# Solving an Equation with Sin -1 and Sin: Confusion and Help Needed

• DGriffiths

#### DGriffiths

this example was in a book I bought ( maths methods for physics, Mathews and Walker)

dy/dx + sqrt( (1-y^2) / (1-x^2) ) = 0

dy/(1-y^2) + dx/(1-x^2) = 0

sin -1 y + sin -1 x = c 

or, taking the sine of both sides

x (1-y^2)^1/2 + y (1-x^2)^1/2 = sin c 

My response/confusion with this...

 Ok so I'm fine with this, standard integral

 ?Where on Earth did this come from
just by taking the sin of the equation
above.

use from elementary trigonometry
$$\sin(x+y)=\sin(x)\cos(y)+\cos(x)\sin(y)$$
and
$$\sin( \cos^{-1}(x))=\sqrt{1-x^2}$$

Because $sin^2(y)+ cos^2(y)= 1$, $sin(y)= \sqrt{1- cos^2(y)}$ and so if x= cos(y) (so that $y= cos^{-1}(x))$, then $sin(cos^{-1}(x))= sin(y)= \sqrt{1- cos^2(y)}= \sqrt{1- x^2}$.

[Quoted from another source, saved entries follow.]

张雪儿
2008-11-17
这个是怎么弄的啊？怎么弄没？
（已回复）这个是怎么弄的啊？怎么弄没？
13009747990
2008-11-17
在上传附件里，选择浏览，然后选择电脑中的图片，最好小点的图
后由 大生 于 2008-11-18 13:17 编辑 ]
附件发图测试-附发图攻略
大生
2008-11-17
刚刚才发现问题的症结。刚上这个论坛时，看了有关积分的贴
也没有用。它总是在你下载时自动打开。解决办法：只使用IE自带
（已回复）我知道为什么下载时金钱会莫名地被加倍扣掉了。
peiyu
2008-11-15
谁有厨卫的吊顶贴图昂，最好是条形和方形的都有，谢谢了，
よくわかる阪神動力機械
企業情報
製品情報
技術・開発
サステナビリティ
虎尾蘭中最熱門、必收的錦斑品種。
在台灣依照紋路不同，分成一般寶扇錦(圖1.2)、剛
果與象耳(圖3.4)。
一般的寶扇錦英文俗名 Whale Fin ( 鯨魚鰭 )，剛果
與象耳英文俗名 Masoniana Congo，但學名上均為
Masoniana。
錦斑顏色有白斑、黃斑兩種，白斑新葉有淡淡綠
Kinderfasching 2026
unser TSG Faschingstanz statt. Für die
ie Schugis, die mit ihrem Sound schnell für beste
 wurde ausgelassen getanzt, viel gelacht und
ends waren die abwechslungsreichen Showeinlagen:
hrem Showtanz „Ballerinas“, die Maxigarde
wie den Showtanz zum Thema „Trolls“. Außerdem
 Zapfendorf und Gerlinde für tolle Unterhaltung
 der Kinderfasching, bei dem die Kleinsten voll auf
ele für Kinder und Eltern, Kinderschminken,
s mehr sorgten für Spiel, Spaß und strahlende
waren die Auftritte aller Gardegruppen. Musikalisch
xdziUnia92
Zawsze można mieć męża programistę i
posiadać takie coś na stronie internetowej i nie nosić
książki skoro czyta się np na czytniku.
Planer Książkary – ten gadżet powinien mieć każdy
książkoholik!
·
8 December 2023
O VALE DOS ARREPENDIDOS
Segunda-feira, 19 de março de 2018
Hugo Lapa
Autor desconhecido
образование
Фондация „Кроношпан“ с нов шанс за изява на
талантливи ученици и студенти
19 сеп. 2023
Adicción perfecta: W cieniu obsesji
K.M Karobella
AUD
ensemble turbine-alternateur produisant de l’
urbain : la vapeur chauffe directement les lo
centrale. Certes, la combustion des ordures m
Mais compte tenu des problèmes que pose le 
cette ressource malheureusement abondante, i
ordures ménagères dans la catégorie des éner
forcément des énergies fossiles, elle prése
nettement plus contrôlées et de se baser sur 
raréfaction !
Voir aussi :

Another way of seeing this is to think of $cos^{-1}(x)$ as representing the angle in a right triangle that has cosine equal to x. Since "cosine= near side over hypotenuse" and x= x/1, that right triangle can have "near side" of length x and hypotenuse 1. By the Pythagorean theorem, the third side, the "opposite side" to the angle has length $\sqrt{1- x^2}$ and so the sine of that angle, $sin(cos^{-1}(x)$, is $\sqrt{1- x^2}/1= \sqrt{1- x^2}$.

Thanks folks for your insight really appreciate it.